Und das Gesicht. Verquollen, aufgebläht. Ein fehlendes Auge. Der Kiefer zerschmettert. Selbst seine Mutter würde den Jungen nicht wiedererkennen.
Doch die Haare. Bryan erkannte die Haare.
Schwarz, gelockt, drahtig.
Links neben der Leiche eine weiße Baseballkappe mit Blutspritzern.
»Bryan.«
Wieder Pookies Stimme. Etwas in seinem Ton zwang Bryan, sich umzudrehen. Pookie starrte die verstümmelte Leiche an. Dann sah er zu Bryan hoch. Seine Miene verriet Fassungslosigkeit. Vielleicht stand er sogar unter Schock.

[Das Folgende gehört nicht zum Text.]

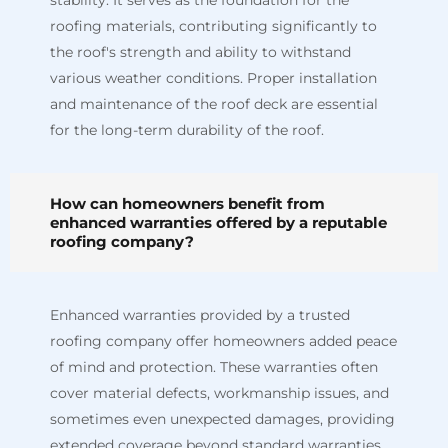
stability. It serves as the foundation for the
roofing materials, contributing significantly to
the roof's strength and ability to withstand
various weather conditions. Proper installation
and maintenance of the roof deck are essential
for the long-term durability of the roof.
How can homeowners benefit from
enhanced warranties offered by a reputable
roofing company?
Enhanced warranties provided by a trusted
roofing company offer homeowners added peace
of mind and protection. These warranties often
cover material defects, workmanship issues, and
sometimes even unexpected damages, providing
extended coverage beyond standard warranties.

»Bryan, wie konntest du das wissen?«
Bryan hatte keine Antwort darauf. Der Uringestank war so heftig, dass sich ihm der Kopf drehte.
Pookies rechte Hand bewegte sich ein kleines Stück auf die linke Seite seines Mantels zu. »Bryan, warst du das?«
Bryan schüttelte den Kopf. »Nein. Absolut nicht, Mann. Du weißt, dass ich so etwas nicht tun könnte.«
Pookies Blick war vollkommen kalt. Sahen Kriminelle dieses Gesicht, wenn er sie festnahm? Pookie Chang, der immer so entspannt auftrat – und der schlagartig ernst wurde, wenn man aus beruflichen Gründen in sein Visier geriet.
»Komm raus aus der Gasse«, sagte Pookie. »Langsam. Und halte deine Hände schön weit weg von deiner Waffe.«
»Pooks, ich hab dir doch gesagt, dass ich nicht …«
»Du hast gewusst, was hier los ist. Wie konntest du das wissen?«
Das war die Eine-Million-Dollar-Frage. Wollte Bryan die Antwort überhaupt wissen – vorausgesetzt, dass es eine gab?
»Ich hab’s dir doch erzählt«, sagte Bryan. »Ich hatte einen Traum.«
Pookie holte tief Luft. Dann nickte er. »Gut. Ein Traum. Wenn du das hier, aus welchem Grund auch immer, bei vollem Bewusstsein angerichtet hättest, dann hättest du mir nichts davon erzählt. Du hättest mich ganz sicher nicht zu dieser Leiche geführt. Aber das ändert nichts an der Tatsache, dass du gewusst hast, was hier los ist.«
»Pooks, ich …«
»Halt verdammt noch mal die Klappe, Bryan. Die Sache läuft folgendermaßen. Ich werde meinem Instinkt trauen und nicht meinen Augen. Du ziehst dich aus dieser Gasse zurück und bleibst solange draußen, bis ich dir sage, dass du dich wieder rühren kannst. Ich werde die Sache melden. Wir werden die Beweise aufnehmen und klären, ob irgendetwas auf dich deutet. In der Zwischenzeit sagst du niemandem auch nur ein Wort von deinen Träumen oder was auch immer. Ich werde warten und darum beten, dass mein bester Freund und Partner kein verdammter Mörder ist.«
Pookie verdächtigte ihn? Aber Pookie kannte ihn doch, kannte ihn besser als jeder andere.
»Das bin ich nicht«, sagte Bryan. »Ich bin kein Mörder.«
Pookie hob die Augenbrauen. »Ach ja? Bist du dir da so sicher?«
Bryan wollte antworten, doch es kam kein Wort aus seinem Mund.
Denn genau genommen war er überhaupt nicht sicher.